On relèvera que, par ailleurs, le Conseil d’Etat indique que, sauf stipulation contraire, les pénalités de retard ne s’appliquent pas « pour un retard pris dans la levée des réserves, lequel intervient nécessairement après la date fixée pour l’achèvement des travaux par la décision de réception en application de l’article 41.3 du même cahier ». La formulation est un peu ambiguë en ce qu’elle donne à croire que l’on parle du retard au regard du délai fixé pour lever les réserves. Mais les conclusions font plutôt penser que sont visés les retards en rapport avec le calendrier initial des travaux. Si tel est le cas, cela voudrait donc dire qu’il ne saurait y avoir, sauf stipulations contraires, application des pénalités de retard dès qu’il y a eu réception, même en cas de réception « sous réserve » de réalisation de prestations.

Au final, cette affaire souligne les difficultés de mise en œuvre de la GPA, en particulier dans un contexte de réception « sous réserve ». L’expression « réception sous réserve » n’est peut-être pas idéale d’ailleurs – on pourrait lui préférer l’expression de « réception sous conditions » car elle tend à la rapprocher de la réception avec réserve alors qu’on ne parle pas de la même chose. Or, si cet arrêt aligne le régime de la réception « sous réserve » avec celui de la réception « sous réserve », ce n’est que pour ce qui est du point de départ de la GPA. Comme indiqué plus haut, le CCAG distingue entre les deux pour ce qui est de la possibilité d’envoyer le projet de décompte final.

En outre, il y a quelque chose d’assez surprenant à assimiler les deux cas de réception « sous réserve », celle « sous réserve » de réalisation d’épreuves concluantes et celle « sous réserve » de réalisation de prestations, seule la première pouvant conduire à un retrait de la réception en cas d’épreuves non concluantes.

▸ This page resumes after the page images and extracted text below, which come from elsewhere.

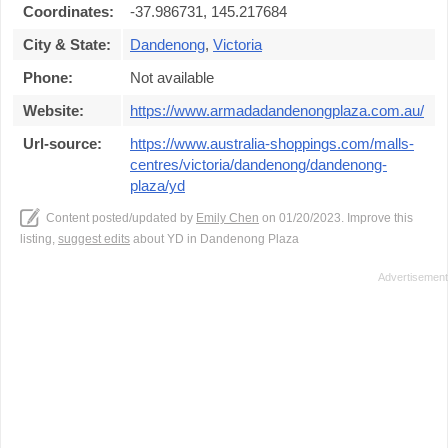
Coordinates:
-37.986731, 145.217684
City & State:
Dandenong
,
Victoria
Phone:
Not available
Website:
https://www.armadadandenongplaza.com.au/
Url-source:
https://www.australia-shoppings.com/malls-
centres/victoria/dandenong/dandenong-
plaza/yd
Content posted/updated by
Emily Chen
on 01/20/2023. Improve this
listing,
suggest edits
about YD in Dandenong Plaza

En toute logique, dans le deuxième cas, on aurait dû considérer que la GPA ne partait qu’à compter de la réalisation de ces prestations et on peut se demander si le transfert de la garde de l’ouvrage à la réception a du sens dans ce cas.

Si le régime de la réception « sous réserve » présente quelques avantages pour les entreprises par rapport à l’absence de réception, il reste assez complexe à mettre en œuvre. Le choix, pour le maître d’ouvrage, entre absence de réception, réception partielle, réception avec réserve et/ou sous réserve (de réalisation d’épreuves et/ou de prestations) mériterait sans doute d’être simplifié.